Looking vastly amused, the middle-aged nurse picked up a phone and said, “Doctor Wiseman, you’ll never guess who is here. AGAIN. It’s Cadet Grattan—and this time he’s even using makeup!” 

I still occasionally wonder what might have happened if I had managed to keep that date.

Another lovely lady figured in my next memory. On a Corps trip to Dallas to attend an A&M football game against Southern Methodist University, I met a young lady who would years later become my wife. Thus swept away, I asked my aunt if I could transfer to SMU. The difference in tuition costs between a state university and a private one was staggering but because I had made very good grades at A&M, my wish was granted.          

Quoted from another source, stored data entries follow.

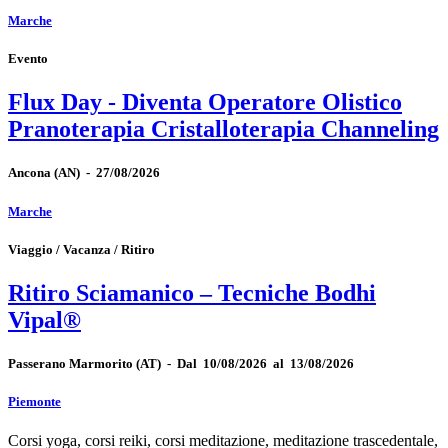
Marche
Evento
Flux Day - Diventa Operatore Olistico
Pranoterapia Cristalloterapia Channeling
Ancona
(AN)
-
27/08/2026
Marche
Viaggio / Vacanza / Ritiro
Ritiro Sciamanico – Tecniche Bodhi
Vipal®
Passerano Marmorito
(AT)
-
Dal 10/08/2026 al 13/08/2026
Piemonte
Corsi yoga, corsi reiki, corsi meditazione, meditazione trascedentale,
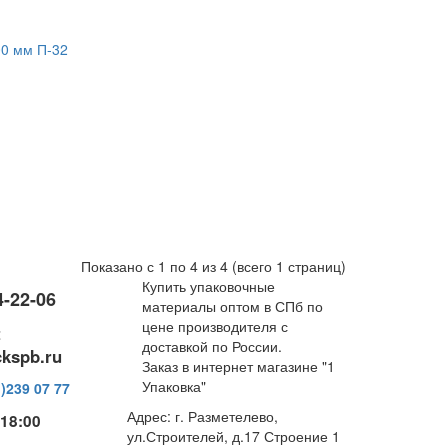
Показано с 1 по 4 из 4 (всего 1 страниц)
Купить упаковочные
4-22-06
материалы оптом в СПб по
цене производителя с
:
доставкой по России.
kspb.ru
Заказ в интернет магазине "1
Упаковка"
)239 07 77
Адрес: г. Разметелево,
 18:00
ул.Строителей, д.17 Строение 1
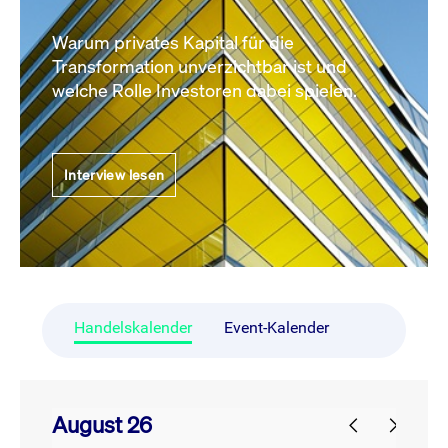
Warum privates Kapital für die
Transformation unverzichtbar ist und
welche Rolle Investoren dabei spielen.
Interview lesen
Handelskalender
Event-Kalender
August 26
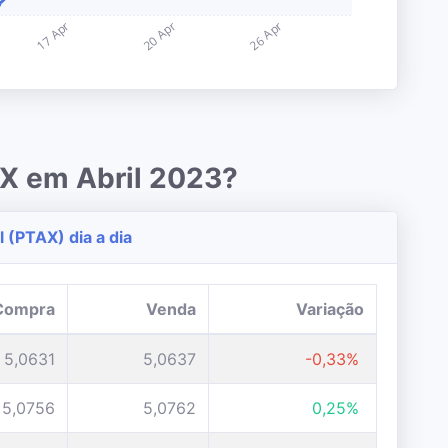
AX em Abril 2023?
 (PTAX) dia a dia
Compra
Venda
Variação
5,0631
5,0637
-0,33%
5,0756
5,0762
0,25%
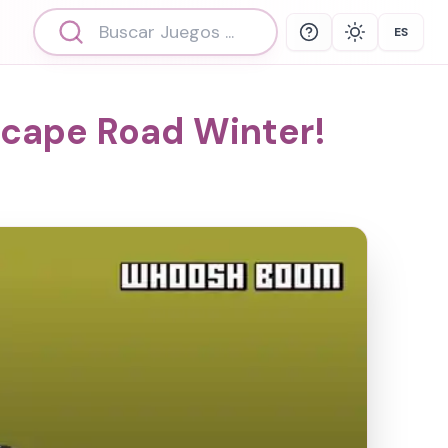
ES
Help
Theme
Select 
scape Road Winter!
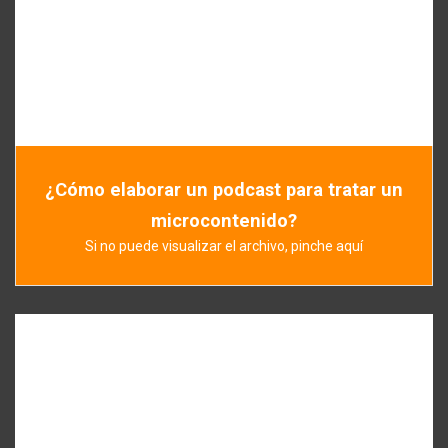
¿Cómo elaborar un podcast para tratar un
microcontenido?
Si no puede visualizar el archivo, pinche aquí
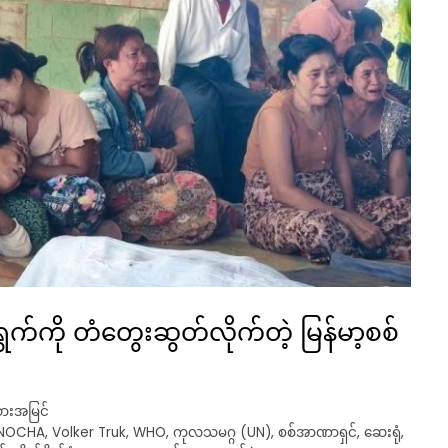
ွက်ကို တံတွေးဆွတ်လိုက်တဲ့ မြန်မာ့စစ်
းအမြင်
NOCHA
,
Volker Truk
,
WHO
,
ကုလသမဂ္ဂ (UN)
,
စစ်အာဏာရှင်
,
ဆေးရုံ
,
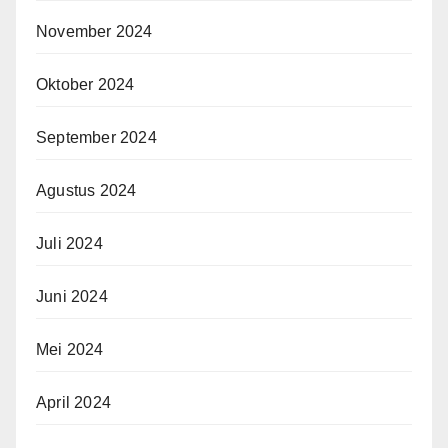
November 2024
Oktober 2024
September 2024
Agustus 2024
Juli 2024
Juni 2024
Mei 2024
April 2024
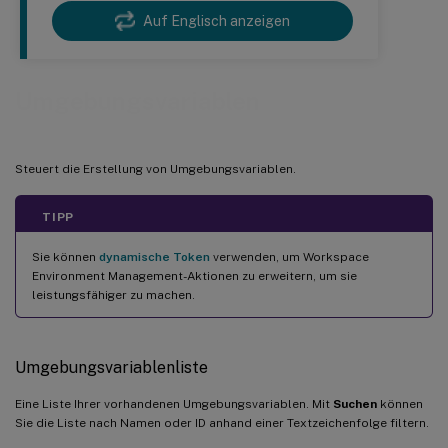
Auf Englisch anzeigen
Umgebungsvariablen
Steuert die Erstellung von Umgebungsvariablen.
TIPP
Sie können
dynamische Token
verwenden, um Workspace
Environment Management-Aktionen zu erweitern, um sie
leistungsfähiger zu machen.
Umgebungsvariablenliste
Eine Liste Ihrer vorhandenen Umgebungsvariablen. Mit
Suchen
können
Sie die Liste nach Namen oder ID anhand einer Textzeichenfolge filtern.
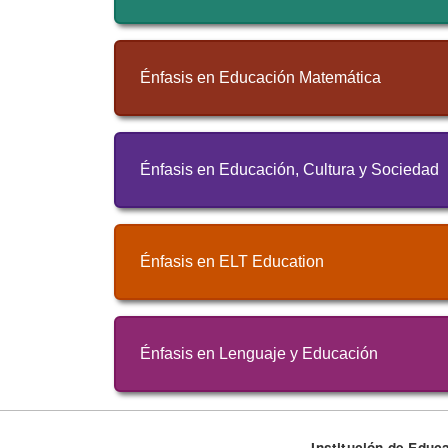
Énfasis en Educación Matemática
Énfasis en Educación, Cultura y Sociedad
Énfasis en ELT Education
Énfasis en Lenguaje y Educación
Institución de Educa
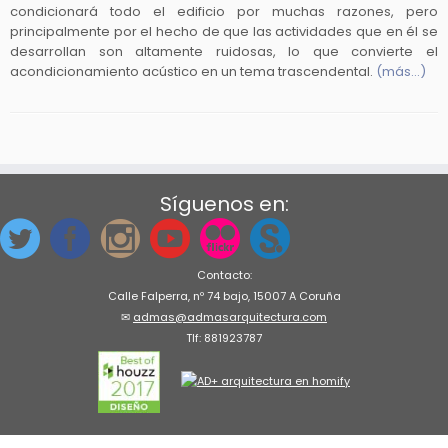
condicionará todo el edificio por muchas razones, pero
principalmente por el hecho de que las actividades que en él se
desarrollan son altamente ruidosas, lo que convierte el
acondicionamiento acústico en un tema trascendental.
(más…)
Síguenos en:
Contacto:
Calle Falperra, nº 74 bajo, 15007 A Coruña
✉
admas@admasarquitectura.com
Tlf: 881923787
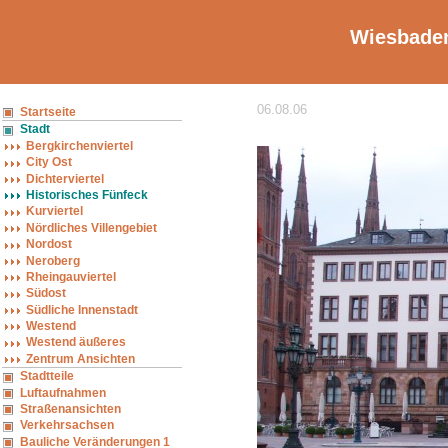
Wiesbaden
06.08.06
Startseite
Stadt
Bergkirchenviertel
City Ost
Dichterviertel
Historisches Fünfeck
Kurviertel
Nördliches Villengebiet
Nordost
Neroberg
Rheingauviertel
Südost
Südliche Innenstadt
Westend
Westend äußeres
Zentrum Ansichten
Stadtteile
Luftaufnahmen
Straßenansichten
Verkehrsachsen
Bauliche Veränderungen 1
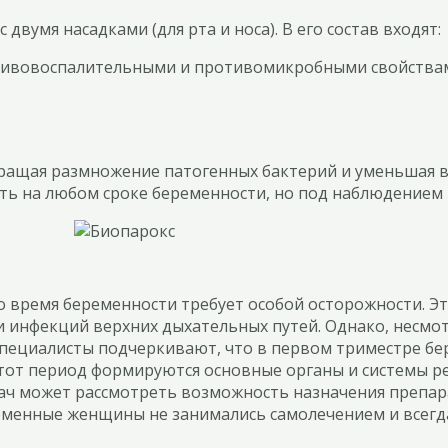
вумя насадками (для рта и носа). В его состав входят:
отивовоспалительными и противомикробными свойствам
ащая размножение патогенных бактерий и уменьшая во
ать на любом сроке беременности, но под наблюдением 
о время беременности требует особой осторожности. 
 инфекций верхних дыхательных путей. Однако, несмотр
Специалисты подчеркивают, что в первом триместре бе
этот период формируются основные органы и системы ре
рач может рассмотреть возможность назначения препар
ременные женщины не занимались самолечением и всегд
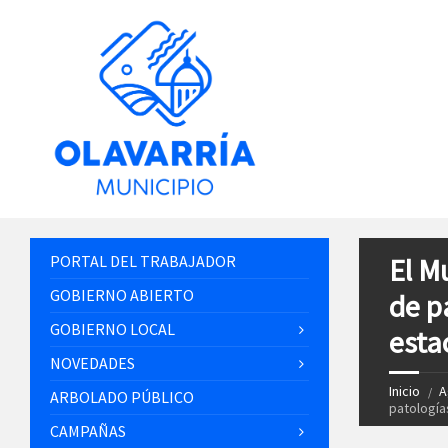
PORTAL DEL TRABAJADOR
El M
GOBIERNO ABIERTO
de p
GOBIERNO LOCAL
esta
NOVEDADES
Inicio
A
ARBOLADO PÚBLICO
patología
CAMPAÑAS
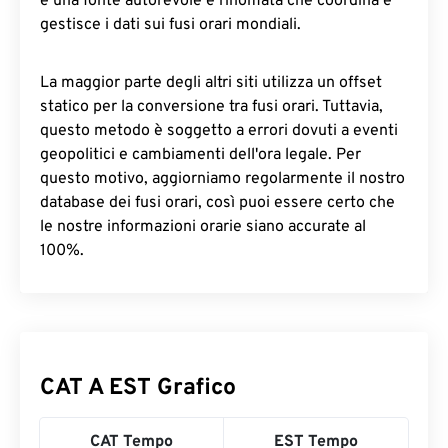
è una fonte autorevole e rinomata che coordina e
gestisce i dati sui fusi orari mondiali.
La maggior parte degli altri siti utilizza un offset
statico per la conversione tra fusi orari. Tuttavia,
questo metodo è soggetto a errori dovuti a eventi
geopolitici e cambiamenti dell'ora legale. Per
questo motivo, aggiorniamo regolarmente il nostro
database dei fusi orari, così puoi essere certo che
le nostre informazioni orarie siano accurate al
100%.
CAT A EST Grafico
CAT Tempo
EST Tempo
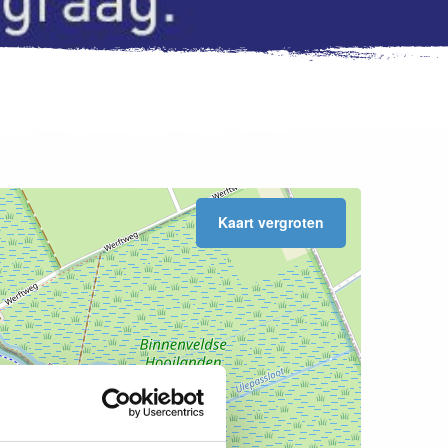
Kaart vergroten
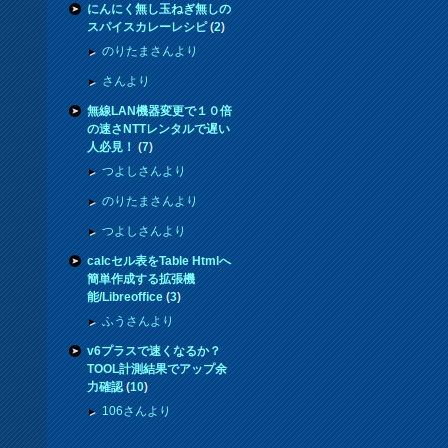
にんにく無し玉ねぎ無しの
スパイスカレーレシピ
(
2
)
のりたまさんより
さんより
無線LAN機器変更で１０倍
の速さNTTレンタルで遅い
人必見！
(
7
)
つよしさんより
のりたまさんより
つよしさんより
calcセル表をTable Htmlへ
簡単作成する拡張機
能/Libreoffice
(
3
)
ふうさんより
v6プラスで速くなるか？
TOOL計測結果でアップ余
力確認
(
10
)
106さんより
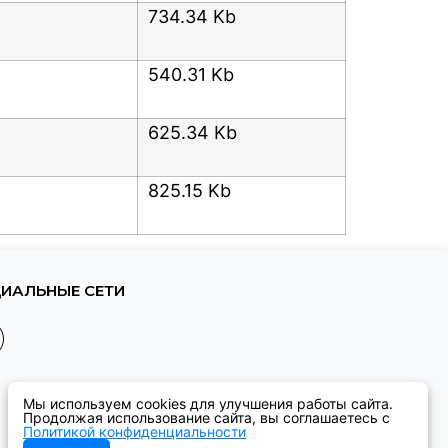
734.34 Kb
540.31 Kb
625.34 Kb
825.15 Kb
ИАЛЬНЫЕ СЕТИ
Мы используем cookies для улучшения работы сайта.
Продолжая использование сайта, вы соглашаетесь с
Политикой конфиденциальности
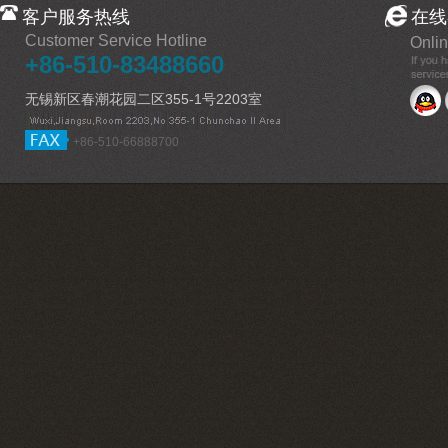
客户服务热线
在线
Customer Service Hotline
Onlin
+86-510-83488660
无锡新区春潮花园二区355-1号2203室
+86-510-66888700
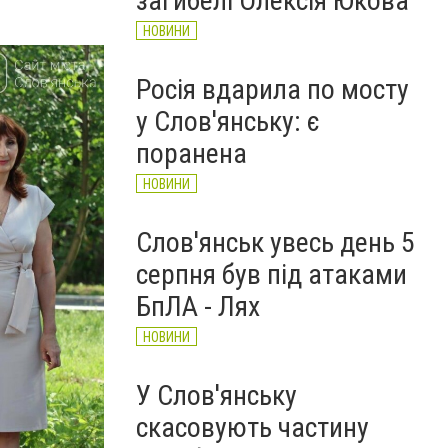
загибелі Олексія Юкова
НОВИНИ
Росія вдарила по мосту
у Слов'янську: є
поранена
НОВИНИ
Слов'янськ увесь день 5
серпня був під атаками
БпЛА - Лях
НОВИНИ
У Слов'янську
скасовують частину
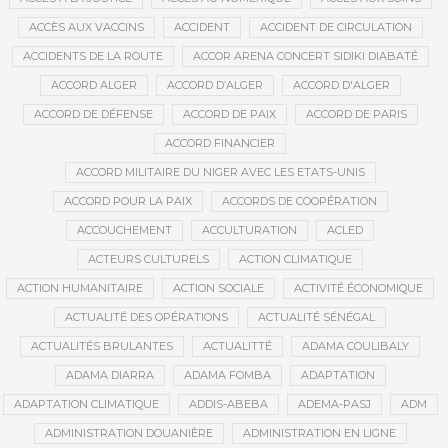
ACCÈS AUX VACCINS
ACCIDENT
ACCIDENT DE CIRCULATION
ACCIDENTS DE LA ROUTE
ACCOR ARENA CONCERT SIDIKI DIABATÉ
ACCORD ALGER
ACCORD D’ALGER
ACCORD D'ALGER
ACCORD DE DÉFENSE
ACCORD DE PAIX
ACCORD DE PARIS
ACCORD FINANCIER
ACCORD MILITAIRE DU NIGER AVEC LES ETATS-UNIS
ACCORD POUR LA PAIX
ACCORDS DE COOPÉRATION
ACCOUCHEMENT
ACCULTURATION
ACLED
ACTEURS CULTURELS
ACTION CLIMATIQUE
ACTION HUMANITAIRE
ACTION SOCIALE
ACTIVITÉ ÉCONOMIQUE
ACTUALITÉ DES OPÉRATIONS
ACTUALITÉ SÉNÉGAL
ACTUALITÉS BRULANTES
ACTUALITTÉ
ADAMA COULIBALY
ADAMA DIARRA
ADAMA FOMBA
ADAPTATION
ADAPTATION CLIMATIQUE
ADDIS-ABEBA
ADEMA-PASJ
ADM
ADMINISTRATION DOUANIÈRE
ADMINISTRATION EN LIGNE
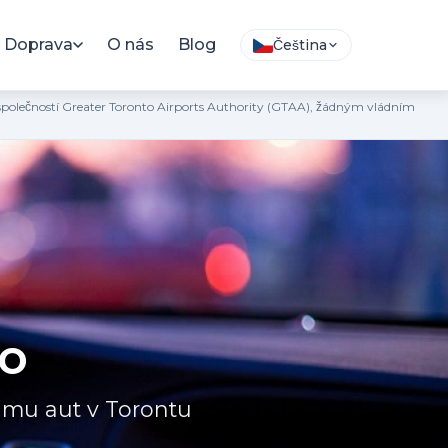
Doprava
O nás
Blog
Čeština
a společností Greater Toronto Airports Authority (GTAA), žádným vládním
to
ájmu aut v Torontu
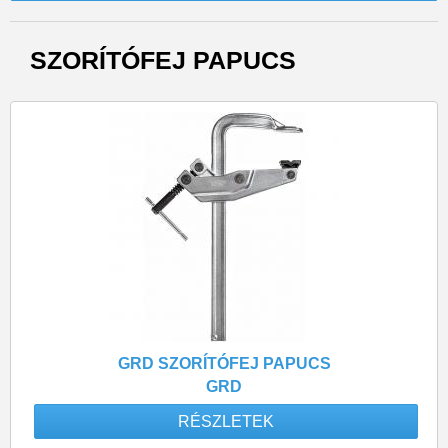
SZORÍTÓFEJ PAPUCS
GRD SZORÍTÓFEJ PAPUCS
GRD
RÉSZLETEK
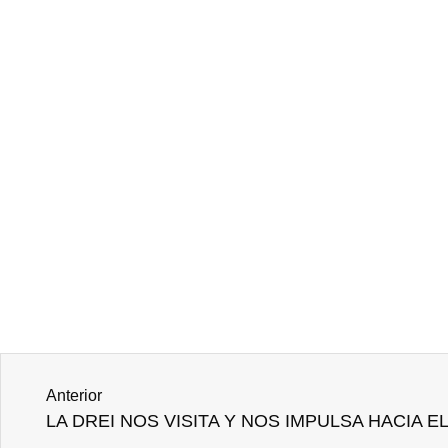
Anterior
LA DREI NOS VISITA Y NOS IMPULSA HACIA E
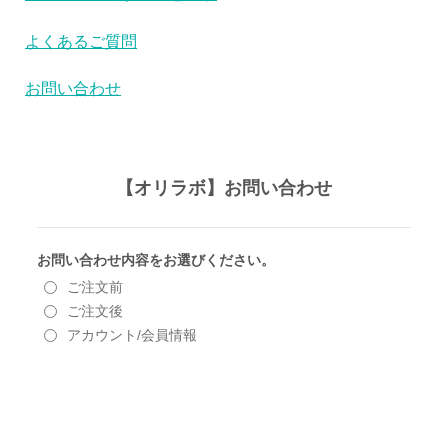
よくあるご質問
お問い合わせ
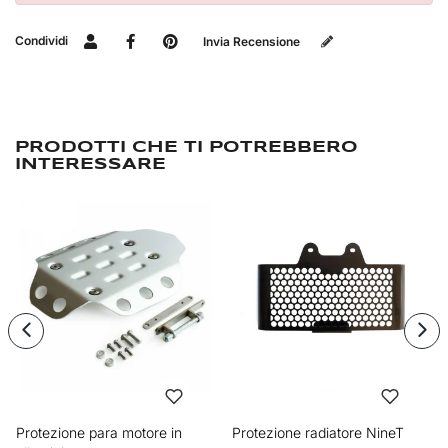
Condividi
Invia Recensione
PRODOTTI CHE TI POTREBBERO
INTERESSARE
Protezione para motore in
Protezione radiatore NineT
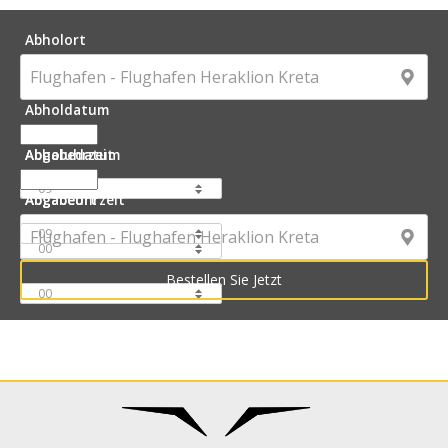
Abholort
Abholdatum
Abholuhrzeit
Abgabedatum
Abgabeuhrzeit
Abgabeort
:
:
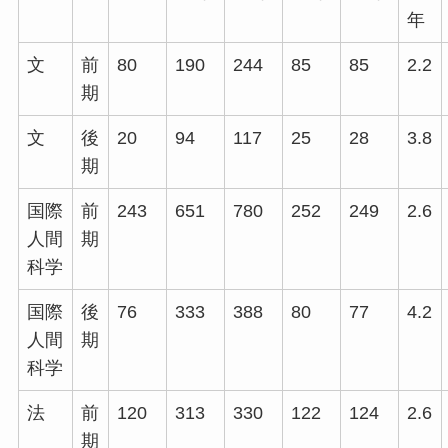
年
文
前
80
190
244
85
85
2.2
期
文
後
20
94
117
25
28
3.8
期
国際
前
243
651
780
252
249
2.6
人間
期
科学
国際
後
76
333
388
80
77
4.2
人間
期
科学
法
前
120
313
330
122
124
2.6
期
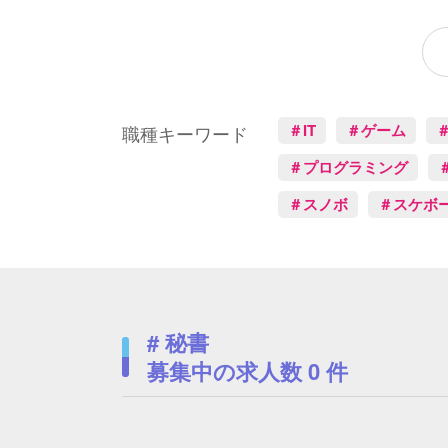
＃IT
＃ゲーム
職種キーワード
＃プログラミング
＃スノボ
＃スケボ
# 秘書
募集中の求人数
0
件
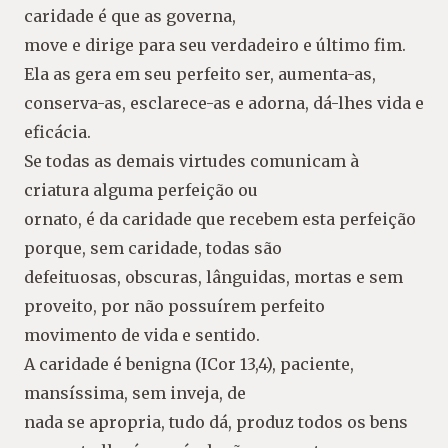
caridade é que as governa,
move e dirige para seu verdadeiro e último fim.
Ela as gera em seu perfeito ser, aumenta-as,
conserva-as, esclarece-as e adorna, dá-lhes vida e
eficácia.
Se todas as demais virtudes comunicam à
criatura alguma perfeição ou
ornato, é da caridade que recebem esta perfeição
porque, sem caridade, todas são
defeituosas, obscuras, lânguidas, mortas e sem
proveito, por não possuírem perfeito
movimento de vida e sentido.
A caridade é benigna (ICor 13,4), paciente,
mansíssima, sem inveja, de
nada se apropria, tudo dá, produz todos os bens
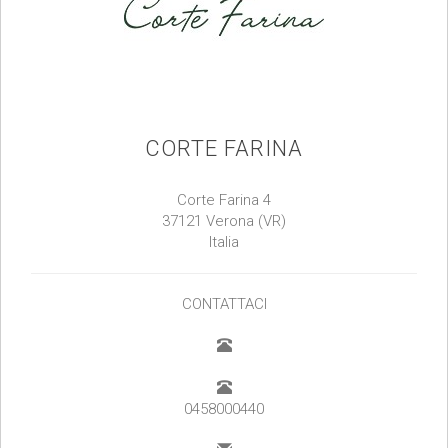
CORTE FARINA
Corte Farina 4
37121 Verona (VR)
Italia
CONTATTACI
0458000440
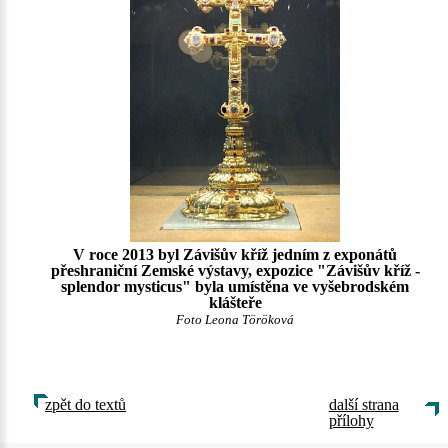
V roce 2013 byl Závišův kříž jedním z exponátů
přeshraniční Zemské výstavy, expozice "Závišův kříž -
splendor mysticus" byla umístěna ve vyšebrodském
klášteře
Foto Leona Töröková
zpět do textů
další strana
přílohy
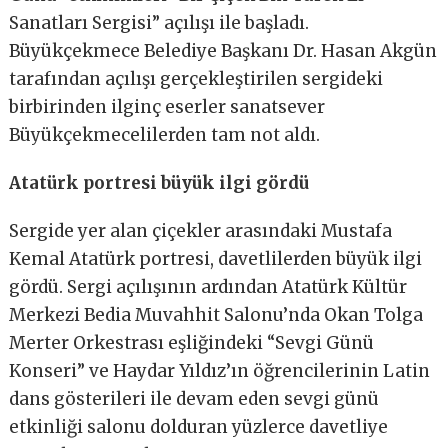
Sanatları Sergisi” açılışı ile başladı.
Büyükçekmece Belediye Başkanı Dr. Hasan Akgün
tarafından açılışı gerçekleştirilen sergideki
birbirinden ilginç eserler sanatsever
Büyükçekmecelilerden tam not aldı.
Atatürk portresi büyük ilgi gördü
Sergide yer alan çiçekler arasındaki Mustafa
Kemal Atatürk portresi, davetlilerden büyük ilgi
gördü. Sergi açılışının ardından Atatürk Kültür
Merkezi Bedia Muvahhit Salonu’nda Okan Tolga
Merter Orkestrası eşliğindeki “Sevgi Günü
Konseri” ve Haydar Yıldız’ın öğrencilerinin Latin
dans gösterileri ile devam eden sevgi günü
etkinliği salonu dolduran yüzlerce davetliye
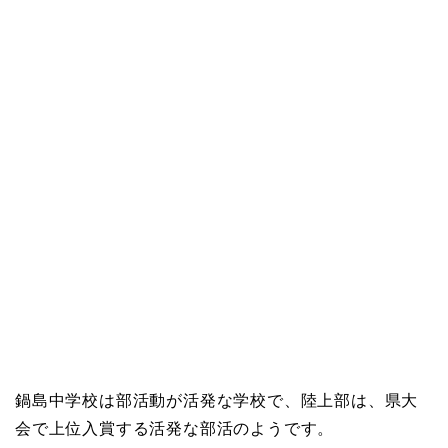
鍋島中学校は部活動が活発な学校で、陸上部は、県大
会で上位入賞する活発な部活のようです。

SMU and Notre Dame football teams had met before, and though SMU had never won, the games had always been close. That year, both teams were in the Top Ten and headed for bowl games. Very late in the game, Notre Dame led by a small margin when the SMU quarterback, Don Meredith, who was to go on to a successful career in show business, had brought his team deep into Notre Dame territory when he pulled one of football’s oldest plays, the Statue of Liberty, in which the quarterback fades back to pass and a running back comes along behind to take the ball from him. Amazingly, this tired old play works and, with only seconds left to play, SMU had gone ahead of Notre Dame.

It was then that a classmate of mine, Hugh Lampman, who later became a broadcasting legend in Dallas, rose to his feet and yelled out across the eerie silence, “I knew it, I knew it all along. God IS a Methodist!”

And with that, the place absolutely fell apart. But of course, Notre Dame scored again in the fading moment of the game. So the denomination question will have to be decided another day.